Skip to content

User budget

OpenGateLLM allows you to define the costs for each model router. For more information about model routers, see setup your models documentation. Then it attach a budget to each user to limit the usage of amount of requests made by the user. The compute cost is calculated based on the number of tokens used and the budget defined for the model based on the following formula:

cost = round((prompt_tokens / 1000000 * router.costs.prompt_tokens) + (completion_tokens / 1000000 * router.costs.completion_tokens), ndigits=6)

The compute cost returned in the response, in the usage.cost field. After the request is processed, the budget amount of the user is updated by the hooks decorator attached to each endpoint. The request cost is stored in the usage table, see usage monitoring documentation for more information.

There are three ways to configure model pricing used for budget computation: Playground UI, API, or configuration file.

To define pricing in the Playground, go to the Provider page and create or edit a provider with:

  • Prompt token cost: Cost per million input tokens.
  • Completion token cost: Cost per million output tokens.

**Problems to work on**
1 – In the user budget text, which field of the response holds the compute cost?
2 – Carry on the user budget text from its last line.

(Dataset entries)
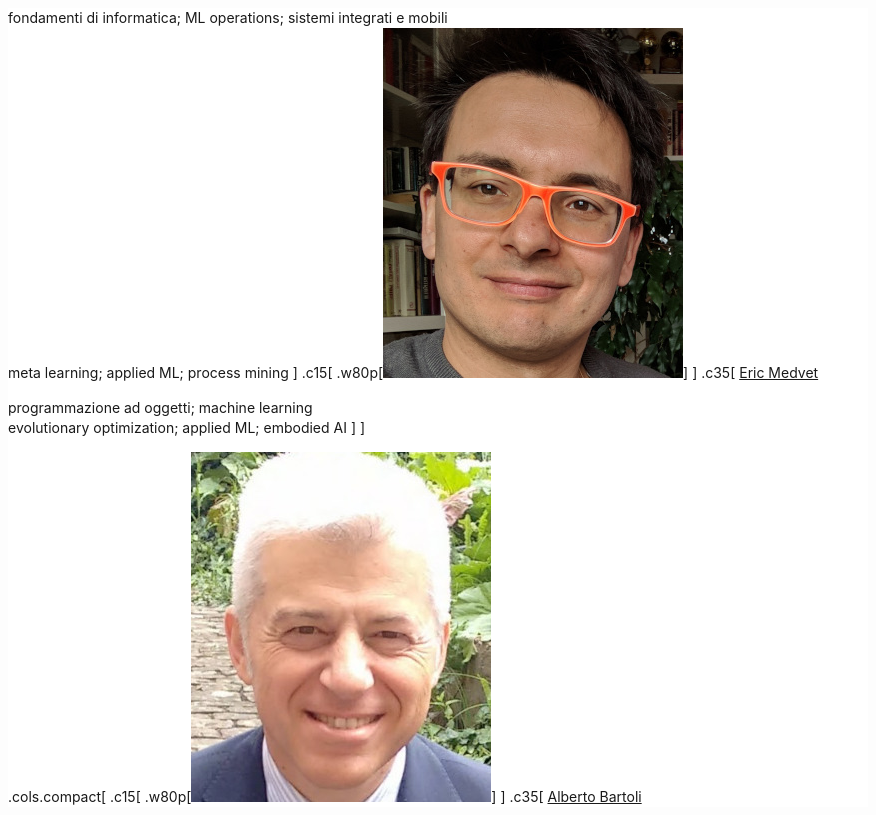 <i class="fa-solid fa-chalkboard-user col2"></i> fondamenti di informatica; ML operations; sistemi integrati e mobili  
<i class="fa-regular fa-lightbulb col2"></i> meta learning; applied ML; process mining
]
.c15[
.w80p[![Eric Medvet](images/people/medvet.jpg)]
]
.c35[
[Eric Medvet](https://medvet.inginf.units.it/)

<i class="fa-solid fa-chalkboard-user col2"></i> programmazione ad oggetti; machine learning  
<i class="fa-regular fa-lightbulb col2"></i> evolutionary optimization; applied ML; embodied AI
]
]

.cols.compact[
.c15[
.w80p[![Alberto Bartoli](images/people/bartoli.jpg)]
]
.c35[
[Alberto Bartoli](https://bartoli.inginf.units.it/)
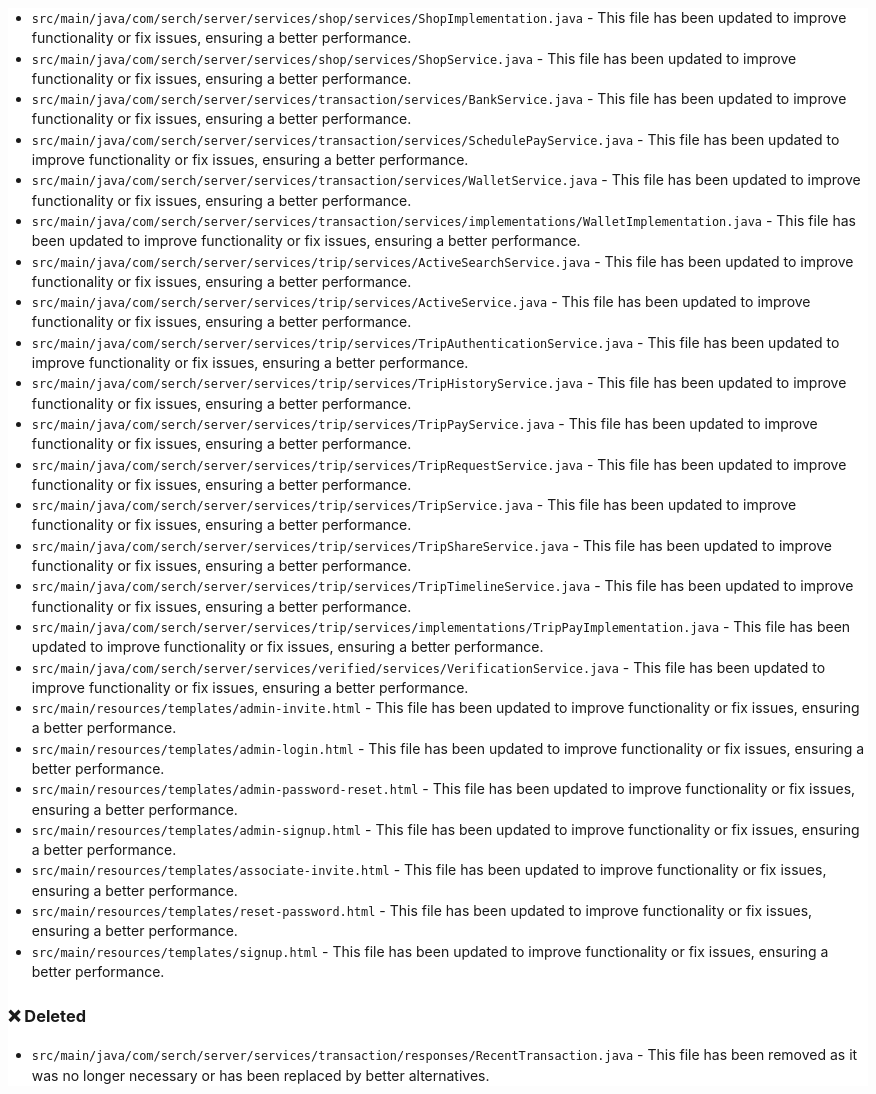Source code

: * `src/main/java/com/serch/server/services/shop/services/ShopImplementation.java` - This file has been updated to improve functionality or fix issues, ensuring a better performance.
* `src/main/java/com/serch/server/services/shop/services/ShopService.java` - This file has been updated to improve functionality or fix issues, ensuring a better performance.
* `src/main/java/com/serch/server/services/transaction/services/BankService.java` - This file has been updated to improve functionality or fix issues, ensuring a better performance.
* `src/main/java/com/serch/server/services/transaction/services/SchedulePayService.java` - This file has been updated to improve functionality or fix issues, ensuring a better performance.
* `src/main/java/com/serch/server/services/transaction/services/WalletService.java` - This file has been updated to improve functionality or fix issues, ensuring a better performance.
* `src/main/java/com/serch/server/services/transaction/services/implementations/WalletImplementation.java` - This file has been updated to improve functionality or fix issues, ensuring a better performance.
* `src/main/java/com/serch/server/services/trip/services/ActiveSearchService.java` - This file has been updated to improve functionality or fix issues, ensuring a better performance.
* `src/main/java/com/serch/server/services/trip/services/ActiveService.java` - This file has been updated to improve functionality or fix issues, ensuring a better performance.
* `src/main/java/com/serch/server/services/trip/services/TripAuthenticationService.java` - This file has been updated to improve functionality or fix issues, ensuring a better performance.
* `src/main/java/com/serch/server/services/trip/services/TripHistoryService.java` - This file has been updated to improve functionality or fix issues, ensuring a better performance.
* `src/main/java/com/serch/server/services/trip/services/TripPayService.java` - This file has been updated to improve functionality or fix issues, ensuring a better performance.
* `src/main/java/com/serch/server/services/trip/services/TripRequestService.java` - This file has been updated to improve functionality or fix issues, ensuring a better performance.
* `src/main/java/com/serch/server/services/trip/services/TripService.java` - This file has been updated to improve functionality or fix issues, ensuring a better performance.
* `src/main/java/com/serch/server/services/trip/services/TripShareService.java` - This file has been updated to improve functionality or fix issues, ensuring a better performance.
* `src/main/java/com/serch/server/services/trip/services/TripTimelineService.java` - This file has been updated to improve functionality or fix issues, ensuring a better performance.
* `src/main/java/com/serch/server/services/trip/services/implementations/TripPayImplementation.java` - This file has been updated to improve functionality or fix issues, ensuring a better performance.
* `src/main/java/com/serch/server/services/verified/services/VerificationService.java` - This file has been updated to improve functionality or fix issues, ensuring a better performance.
* `src/main/resources/templates/admin-invite.html` - This file has been updated to improve functionality or fix issues, ensuring a better performance.
* `src/main/resources/templates/admin-login.html` - This file has been updated to improve functionality or fix issues, ensuring a better performance.
* `src/main/resources/templates/admin-password-reset.html` - This file has been updated to improve functionality or fix issues, ensuring a better performance.
* `src/main/resources/templates/admin-signup.html` - This file has been updated to improve functionality or fix issues, ensuring a better performance.
* `src/main/resources/templates/associate-invite.html` - This file has been updated to improve functionality or fix issues, ensuring a better performance.
* `src/main/resources/templates/reset-password.html` - This file has been updated to improve functionality or fix issues, ensuring a better performance.
* `src/main/resources/templates/signup.html` - This file has been updated to improve functionality or fix issues, ensuring a better performance.

### ❌ Deleted

* `src/main/java/com/serch/server/services/transaction/responses/RecentTransaction.java` - This file has been removed as it was no longer necessary or has been replaced by better alternatives.

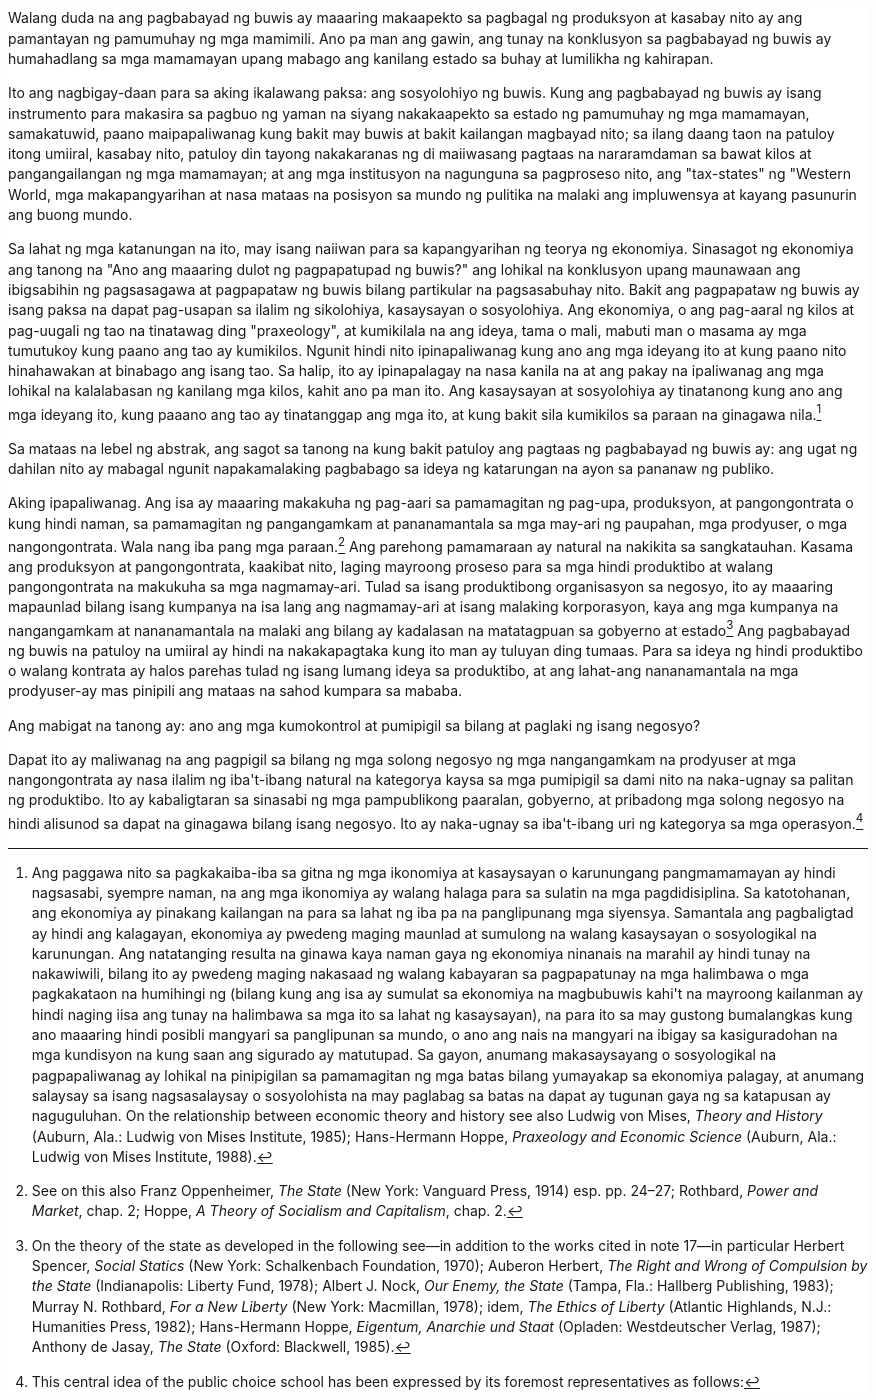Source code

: ## #

Walang duda na ang pagbabayad ng buwis ay maaaring makaapekto sa pagbagal ng produksyon at kasabay nito ay ang pamantayan ng pamumuhay ng mga mamimili. Ano pa man ang gawin, ang tunay na konklusyon sa pagbabayad ng buwis ay humahadlang sa mga mamamayan upang mabago ang kanilang estado sa buhay at lumilikha ng kahirapan.

Ito ang nagbigay-daan para sa aking ikalawang paksa: ang sosyolohiyo ng buwis. Kung ang pagbabayad ng buwis ay isang instrumento para makasira sa pagbuo ng yaman na siyang nakakaapekto sa estado ng pamumuhay ng mga mamamayan, samakatuwid, paano maipapaliwanag kung bakit may buwis at bakit kailangan magbayad nito; sa ilang daang taon na patuloy itong umiiral, kasabay nito, patuloy din tayong nakakaranas ng di maiiwasang pagtaas na nararamdaman sa bawat kilos at pangangailangan ng mga mamamayan; at ang mga institusyon na nagunguna sa pagproseso nito, ang "tax-states" ng "Western World, mga makapangyarihan at nasa mataas na posisyon sa mundo ng pulitika na malaki ang impluwensya at kayang pasunurin ang buong mundo.

Sa lahat ng mga katanungan na ito, may isang naiiwan para sa kapangyarihan ng teorya ng ekonomiya. Sinasagot ng ekonomiya ang tanong na "Ano ang maaaring dulot ng pagpapatupad ng buwis?" ang lohikal na konklusyon upang maunawaan ang ibigsabihin ng pagsasagawa at pagpapataw ng buwis bilang partikular na pagsasabuhay nito. Bakit ang pagpapataw ng buwis ay isang paksa na dapat pag-usapan sa ilalim ng sikolohiya, kasaysayan o sosyolohiya. Ang ekonomiya, o ang pag-aaral ng kilos at pag-uugali ng tao na tinatawag ding "praxeology", at kumikilala na ang ideya, tama o mali, mabuti man o masama ay mga tumutukoy kung paano ang tao ay kumikilos. Ngunit hindi nito ipinapaliwanag kung ano ang mga ideyang ito at kung paano nito hinahawakan at binabago ang isang tao. Sa halip, ito ay ipinapalagay na nasa kanila na at ang pakay na ipaliwanag ang mga lohikal na kalalabasan ng kanilang mga kilos, kahit ano pa man ito. Ang kasaysayan at sosyolohiya ay tinatanong kung ano ang mga ideyang ito, kung paaano ang tao ay tinatanggap ang mga ito, at kung bakit sila kumikilos sa paraan na ginagawa nila.[^16]

Sa mataas na lebel ng abstrak, ang sagot sa tanong na kung bakit patuloy ang pagtaas ng pagbabayad ng buwis ay: ang ugat ng dahilan nito ay mabagal ngunit napakamalaking pagbabago sa ideya ng katarungan na ayon sa pananaw ng publiko.

Aking ipapaliwanag. Ang isa ay maaaring makakuha ng pag-aari sa pamamagitan ng pag-upa, produksyon, at pangongontrata o kung hindi naman, sa pamamagitan ng pangangamkam at pananamantala sa mga may-ari ng paupahan, mga prodyuser, o mga nangongontrata. Wala nang iba pang mga paraan.[^17] Ang parehong pamamaraan ay natural na nakikita sa sangkatauhan. Kasama ang produksyon at pangongontrata, kaakibat nito, laging mayroong proseso para sa mga hindi produktibo at walang pangongontrata na makukuha sa mga nagmamay-ari. Tulad sa isang produktibong organisasyon sa negosyo, ito ay maaaring mapaunlad bilang isang kumpanya na isa lang ang nagmamay-ari at isang malaking korporasyon, kaya ang mga kumpanya na nangangamkam at nananamantala na malaki ang bilang ay kadalasan na matatagpuan sa gobyerno at estado[^18] Ang pagbabayad ng buwis na patuloy na umiiral ay hindi na nakakapagtaka kung ito man ay tuluyan ding tumaas. Para sa ideya ng hindi produktibo o walang kontrata ay halos parehas tulad ng isang lumang ideya sa produktibo, at ang lahat-ang nananamantala na mga prodyuser-ay mas pinipili ang mataas na sahod kumpara sa mababa.

Ang mabigat na tanong ay: ano ang mga kumokontrol at pumipigil sa bilang at paglaki ng isang negosyo?

Dapat ito ay maliwanag na ang pagpigil sa bilang ng mga solong negosyo ng mga nangangamkam na prodyuser at mga nangongontrata ay nasa ilalim ng iba't-ibang natural na kategorya kaysa sa mga pumipigil sa dami nito na naka-ugnay sa palitan ng produktibo. Ito ay kabaligtaran sa sinasabi ng mga pampublikong paaralan, gobyerno, at pribadong mga solong negosyo na hindi alisunod sa dapat na ginagawa bilang isang negosyo. Ito ay naka-ugnay sa iba't-ibang uri ng kategorya sa mga operasyon.[^19]


[^16]: Ang paggawa nito sa pagkakaiba-iba sa gitna ng mga ikonomiya at kasaysayan o karunungang pangmamamayan ay hindi nagsasabi, syempre naman, na ang mga ikonomiya ay walang halaga para sa sulatin na mga pagdidisiplina. Sa katotohanan, ang ekonomiya ay pinakang kailangan na para sa lahat ng iba pa na panglipunang mga siyensya. Samantala ang pagbaligtad ay hindi ang kalagayan, ekonomiya ay pwedeng maging maunlad at sumulong na walang kasaysayan o sosyologikal na karunungan. Ang natatanging resulta na ginawa kaya naman gaya ng ekonomiya ninanais na marahil ay hindi tunay na nakawiwili, bilang ito ay pwedeng maging nakasaad ng walang kabayaran sa pagpapatunay na mga halimbawa o mga pagkakataon na humihingi ng (bilang kung ang isa ay sumulat sa ekonomiya na magbubuwis kahi't na mayroong kailanman ay hindi naging iisa ang tunay na halimbawa sa mga ito sa lahat ng kasaysayan), na para ito sa may gustong bumalangkas kung ano maaaring hindi posibli mangyari sa panglipunan sa mundo, o ano ang nais na mangyari na ibigay sa kasiguradohan na mga kundisyon na kung saan ang sigurado ay matutupad. Sa gayon, anumang makasaysayang o sosyologikal na pagpapaliwanag ay lohikal na pinipigilan sa pamamagitan ng mga batas bilang yumayakap sa ekonomiya palagay, at anumang salaysay sa isang nagsasalaysay o sosyolohista na may paglabag sa batas na dapat ay tugunan gaya ng sa katapusan ay naguguluhan. On the relationship between economic theory and history see also Ludwig von Mises, *Theory and History* (Auburn, Ala.: Ludwig von Mises Institute, 1985); Hans-Hermann Hoppe, *Praxeology and Economic Science* (Auburn, Ala.: Ludwig von Mises Institute, 1988).
[^17]: See on this also Franz Oppenheimer, *The State* (New York: Vanguard Press, 1914) esp. pp. 24–27; Rothbard, *Power and Market*, chap. 2; Hoppe, *A Theory of Socialism and Capitalism*, chap. 2.
[^18]: On the theory of the state as developed in the following see—in addition to the works cited in note 17—in particular Herbert Spencer, *Social Statics* (New York: Schalkenbach Foundation, 1970); Auberon Herbert, *The Right and Wrong of Compulsion by the State* (Indianapolis: Liberty Fund, 1978); Albert J. Nock, *Our Enemy, the State* (Tampa, Fla.: Hallberg Publishing, 1983); Murray N. Rothbard, *For a New Liberty* (New York: Macmillan, 1978); idem, *The Ethics of Liberty* (Atlantic Highlands, N.J.: Humanities Press, 1982); Hans-Hermann Hoppe, *Eigentum, Anarchie und Staat* (Opladen: Westdeutscher Verlag, 1987); Anthony de Jasay, *The State* (Oxford: Blackwell, 1985).
[^19]: This central idea of the public choice school has been expressed by its foremost representatives as follows:
[^20]: See on this also Murray N. Rothbard, “The Anatomy of the State” in idem, *Egalitarianism as a Revolt Against Nature and Other Essays* (Washington, D.C.: Libertarian Review Press, 1974), esp. pp. 37–42.
[^21]: It might be thought that the government could accomplish such a feat by merely improving its weaponry: by threatening with atomic bombs instead of with guns and rifles, so to speak. However, since realistically one must assume that the technological know-how of such improved weaponry can hardly be kept secret, especially if it is in fact applied, then with the state’s improved instruments for instilling fear the victims’ ways amid means of resisting improve as well. Hence, such advances must be ruled out as an explanation of what must be explained.
[^22]: Witness the all-too-numerous states that go so far as to shoot everyone down without mercy who has committed no other sin than that of trying to leave a territory and move elsewhere!
[^23]: On the intimate relationship between state and war see the important study by Ekkehart Krippendorff, *Staat und Krieg* (Frankfurt/M.: Suhrkamp, 1985); also Charles Tilly, “War Making and State Making as Organized Crime” in Peter Evans et al., eds., *Bringing the State Back In* (Cambridge: Cambridge University Press, 1985).
[^24]: This insight (which refutes all talk about the impossibility of anarchism in showing that intra-governmental relations are, in fact, a case of—political—anarchy) has been explained in a highly important article by Alfred G. Cuzán, “Do We Ever Really Get Out of Anarchy,” *Journal of Libertarian Studies* 3, no. 2 (1979).
[^25]: One of the classic expositors of this idea is David Hume. In his essay, “Of The First Principles of Government,” he writes:
[^26]: See on the following in particular also Murray N. Rothbard, “Left and Right: The Prospects for Liberty” in idem, *Egalitarianism as a Revolt Against Nature and Other Essays*.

**Answers for each item**
1 – The usage.cost field.

2 –
Each user has a budget defined by create user endpoint or update user endpoint. The budget is defined in the budget field. You need has admin permission to create or update a user.

See POST and PATCH /v1/admin/users endpoints for more information on API reference.

The user can see each request cost in the response of the API request. The cost is returned in the usage.cost field. Moreover, Usage page in the Playground allows the user to see the history of the requests made by him and the cost of each.

{
"id": "chatcmpl-123",
"object": "chat.completion",
"created": 1677652288,
"model": "my-language-model",
"choices": [
...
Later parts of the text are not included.